Alan Turing was the man responsible for breaking the Enigma code, the machine that encrypted Nazi U-boat communications during World War Two. Capable of one-hundred-and-fifty billion combinations, at the stroke of midnight each day it would swap to another setting, making Britain’s studies during the last twenty-four hours all but worthless. Before Turing’s efforts, Enigma was considered unbreakable. Morten Tyldum’s (Headhunters) The Imitation Game isn’t a watered down, try not to offend anyone, biopic.
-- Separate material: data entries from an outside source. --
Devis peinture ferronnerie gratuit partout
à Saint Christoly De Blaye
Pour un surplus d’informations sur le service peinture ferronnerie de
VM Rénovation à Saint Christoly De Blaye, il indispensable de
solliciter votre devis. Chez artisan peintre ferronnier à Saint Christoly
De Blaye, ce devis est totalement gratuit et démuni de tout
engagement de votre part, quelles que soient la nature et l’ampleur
Graham Moore’s first feature-length screenplay examines what a man with a such a mind would have been like, the moral dilemmas he faced conducting top secret research, and how Turing, a national hero unbeknownst to the British public due to the Official Secrets Act, was treated once it was discovered, in 1952, that he was homosexual.
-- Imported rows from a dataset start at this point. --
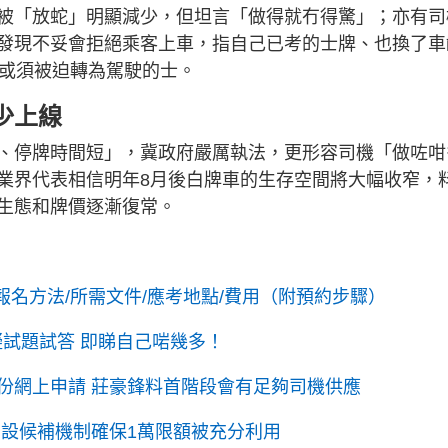
被「放蛇」明顯減少，但坦言「做得就冇得驚」；亦有司
發現不妥會拒絕乘客上車，指自己已考的士牌、也換了車
則或須被迫轉為駕駛的士。
少上線
、停牌時間短」，冀政府嚴厲執法，更形容司機「做咗咁
有業界代表相信明年8月後白牌車的生存空間將大幅收窄，
生態和牌價逐漸復常。
報名方法/所需文件/應考地點/費用（附預約步驟）
擬試題試答 即睇自己啱幾多！
份網上申請 莊豪鋒料首階段會有足夠司機供應
 設候補機制確保1萬限額被充分利用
Moore’s script could have been a two-hour mess, as it bounces back-and-forth across Turing’s life: The teenage years at Cambridge, bullied by the other students, and his growing awareness of his sexuality; his struggles to crack the ever-changing Enigma code; and the police investigation into Turing, suspecting that he is committing acts of “gross indecency”. You can tell the screenplay has been through numerous re-writes, there is not a single scene or piece of dialogue that feels redundant. Moore does that talented and rare thing of coming up with a fast-paced film that doesn’t scrimp on insights and observations of its lead character.
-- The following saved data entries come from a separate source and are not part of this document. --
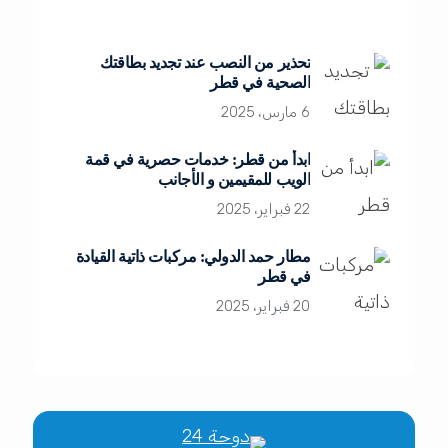
تحذير من النصب عند تجديد بطاقتك
الصحية في قطر
6 مارس، 2025
ابدأ من قطر: خدمات حصرية في قمة
الويب للمقيمين و الأجانب
22 فبراير، 2025
مطار حمد الدولي: مركبات ذاتية القيادة
في قطر
20 فبراير، 2025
As for its lead character, Benedict Cumberbatch, you could argue, gives his best performance yet. An international star as Sherlock Holmes in the Steven Moffat/Mark Gatiss TV series, and playing the villain in Star Trek: Into Darkness and The Hobbit: The Desolation of Smaug, this performance is less showy than his more recent film and TV work. Here he treads a fine line between arrogant egocentric and anguished vulnerability. Tactless and dismissive of anyone without a mind anywhere close to his, Cumberbatch’s Turing displays naïve, childlike behaviour, whether it’s the blank, uncomprehending looks he gives when he watches men and women flirting, or how he curls up in a ball and cowers when threatened with violence. Turing asks, “Am I a man or a machine?” The answer, by the time The Imitation Game’s credits come up, is undoubtedly a man, but Turing needed someone or something – much like Christopher, the machine he built to break the Enigma code – to translate the thoughts and feelings going on inside him. Whether Cumberbatch wins an Oscar for his portrayal of Turing, he easily deserves a Best Actor nomination.
Keira Knightley, when given a role she can do something with, is a skilled actress. As cryptanalyst Joan Clarke, she is Turing’s interpreter; she knows him and what is going on inside his head. Tragically, what Turing fails to realise is that Clarke agrees to marry him because she doesn’t just understand him, Turing is the only man who understands her. Compassionate, but also fiery, frustrated that she has to work in secret with Turing and his team (a woman can’t be involved in such an important, undercover project), Knightley gives a wholly credible performance as Clarke.
While The Imitation Game is nowhere near as bland and mild as Brian Percival’s The Book Thief, you get the sense that Tyldum and Moore have played around with some of the facts. It feels like the truth’s been stretched when we find out one of the code-breaking team has a brother on a civilian convoy ship, Turing having the impossible decision of whether to save the ship and risk the Nazis knowing Enigma has been compromised. The biggest offender is Turing’s sexuality being hinted at rather than shown; this is far from Brokeback Mountain with a Cambridge graduate twang. Despite Cumberbatch doing a stunning job portraying Turing’s turmoil at having to lie day-by-day, trying to fool everyone, this is down to commercial rather than artistic reasons; getting the film a 12A instead of a 15 rating.
Intelligent, unapologetically emotional, and compelling, The Imitation Game is one of the best character studies you will see in cinemas this year. Sensitively handled, this is a lesson in how important, defining moments in history should be portrayed on-screen. With all the awards buzz around the film, hopefully Hollywood will take note.